# [solved] wireless usb adapters

## donjames

Hi,

Does anyone know which wireless usb  adapters have gentoo linux support?

Thanks,

Don James

Henderson, Texas USALast edited by donjames on Mon Jun 06, 2011 6:51 pm; edited 3 times in total

----------

## gtroland

I'm doing fine with a Zonet ZEW2501, but I believe this device has been replaced by the ZEW2502 ($23.95 at NewEgg).

For the 2.6.17 kernel you will need to emerge net-misc/zd1211.  For the 2.6.19 kernel you will need to enable the zd1211 driver in the kernel as a module and emerge zd1211-firmware.

I've had very good results with this device (the ZEW2501) in conjunction with a Linksys WRT54G router, and we use another one just like it on my wife's ancient iBook.  Apparently not everyone has enjoyed the same good performance with Zonet adapters that I've experienced, but I'm very satisfied with mine.

----------

## donjames

Hi Gtroland,

I looked on the newegg website.  They do have the Zonet usb wireless adapter.  

I may try one.  I can't get my Linksys WUSB11, ver.4 to work with my Linux box.

I can't understand why Linksys is not giving better support to Linux.

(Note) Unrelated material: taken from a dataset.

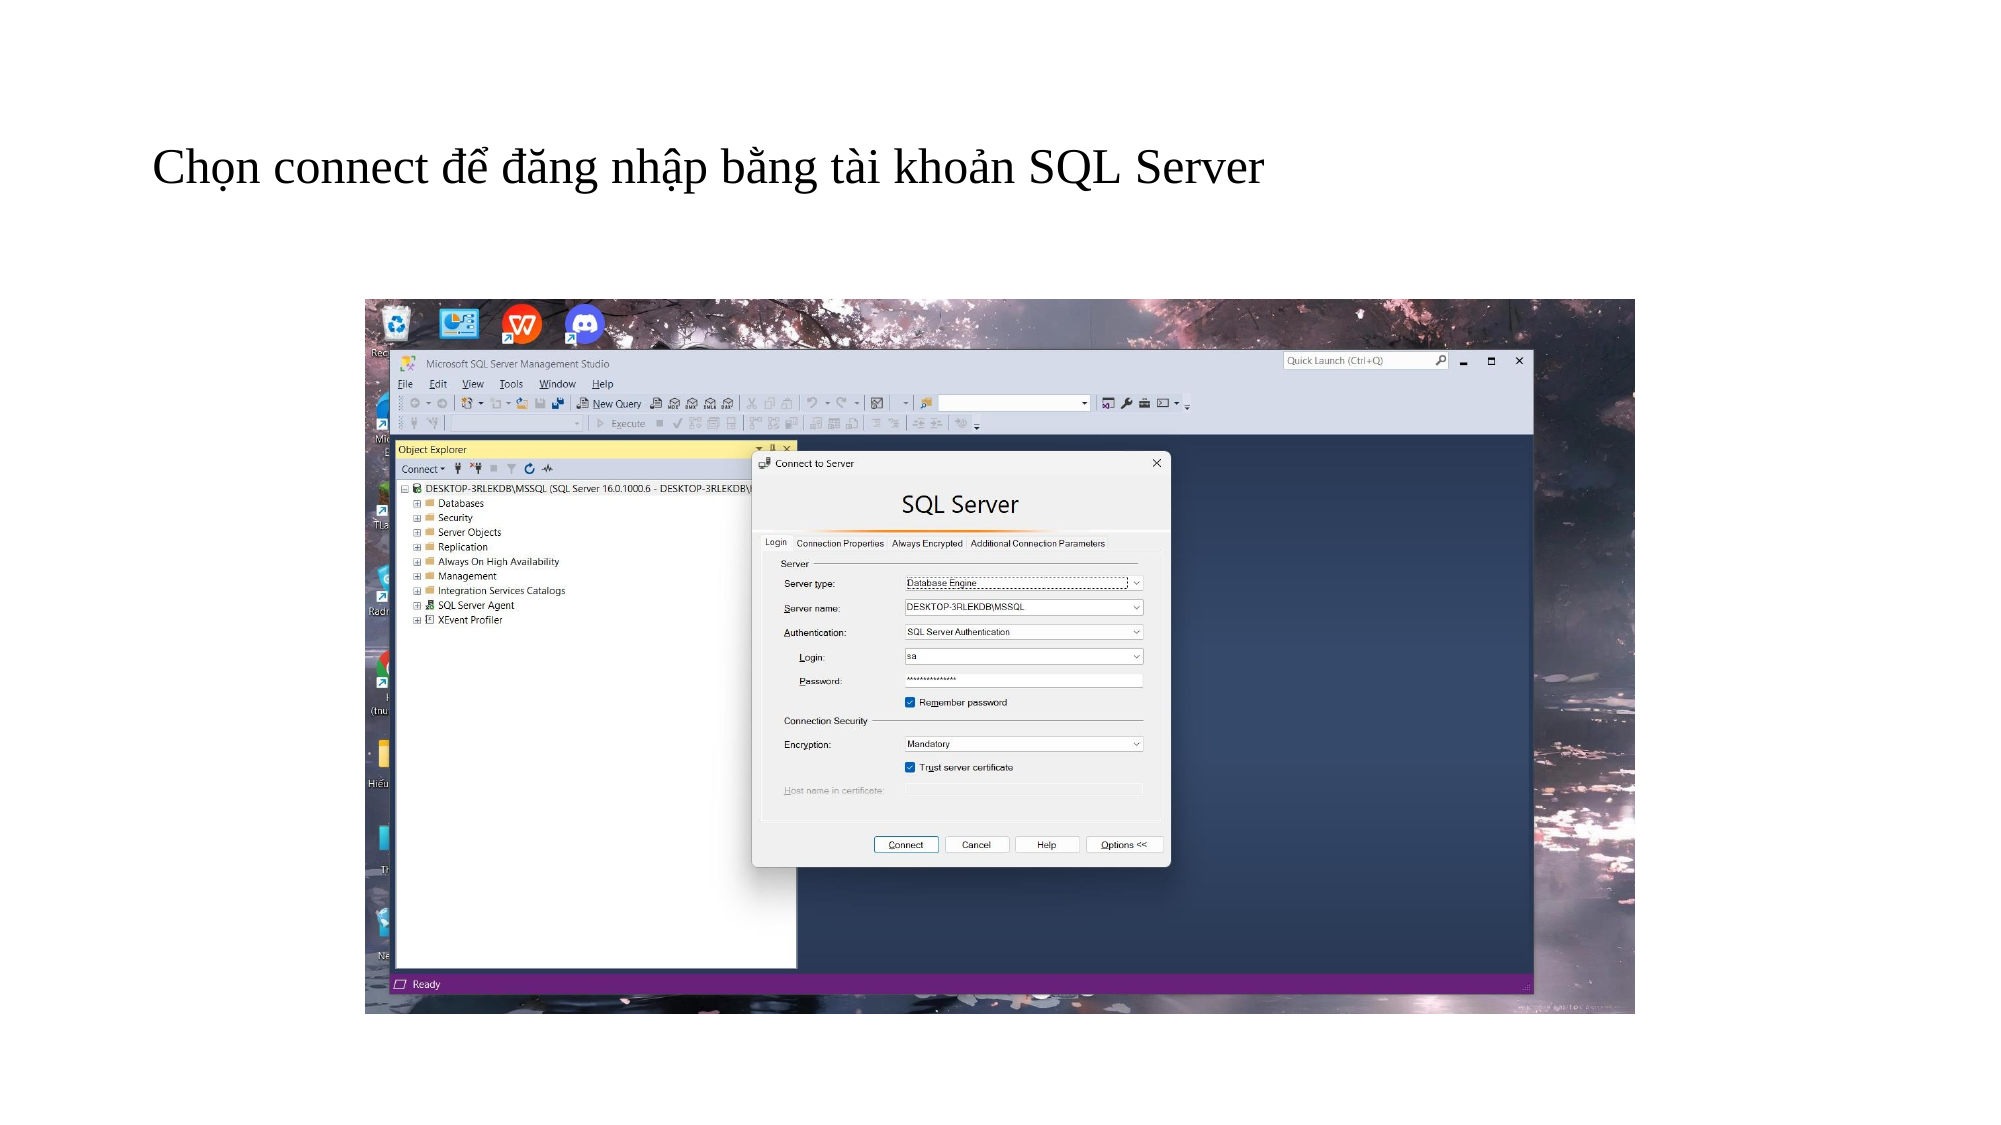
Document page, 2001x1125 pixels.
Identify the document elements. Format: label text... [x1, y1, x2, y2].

picture [364, 299, 1635, 1014]
title Chọn connect để đăng nhập bằng tài khoản SQL Server [150, 69, 1850, 322]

Thanks for the suggestion.

Sincerely,

Don James

Henderson, Texas USA

----------

## gtroland

 *donjames wrote:*   

> Hi Gtroland,
> 
> I looked on the newegg website.  They do have the Zonet usb wireless adapter.  
> 
> I may try one.  I can't get my Linksys WUSB11, ver.4 to work with my Linux box.
> ...

 The ZEW2502 uses a different chipset from the ZEW2501, but the Marvell chipset in the ZEW2502 is also well supported for linux.

----------

## donjames

Hi GTRoland,

 *Quote:*   

> 
> 
> donjames wrote:
> 
> Hi Gtroland,
> ...

 

I was looking at the kernel configuration for the Marvel chipset support for wireless networking and can't seem to find it.

Are you sure it's there?

Sincerely,

Don James

----------

## gtroland

 *donjames wrote:*   

> Hi GTRoland,
> 
>  *Quote:*   
> 
> donjames wrote:
> ...

 Actually, I am pretty sure it is not in the kernel, because it is currently undergoing review for inclusion in the kernel.

It is, however, supported by both a native Linux driver provided by Marvell, and by using a Windows driver with ndiswrapper.  If you are uncomfortable with either option, then your best bet might be contacting product manufacturers and asking what chipsets they use.

The Marvell chipset is getting a lot of attention in the Linux community because it is the one used in the OLPC project.

----------

## donjames

Hi gtroland,

I have tried to use the ndiswrapper with the Linksys wusb11, ver 4.0 and ver 2.6 and couldn't get either to work.

I'll just wait until the marvel chipset drivers are included in the linux kernel.

Thanks again for  your help.

Don James

----------

## donjames

Hi,

I am once again trying to get the Linksys wusb11, v4 wireless adapter to work.

Does anyone know whether or not this one will work with Gentoo?

Thanks,

donjames

----------

## donjames

Hi,

I finally found the answer.  I am trying to use a Linksys wusb11 wireless adapter on Gentoo Linux.  According to the list on this website:

http://linux-wless.passys.nl/query_hostif.php?hostif=USB

there is no driver for this adapter.

However, this list does give the wireless adapter models that have drivers built into the Linux kernel.

Problem solved.

Thanks,

Don James

----------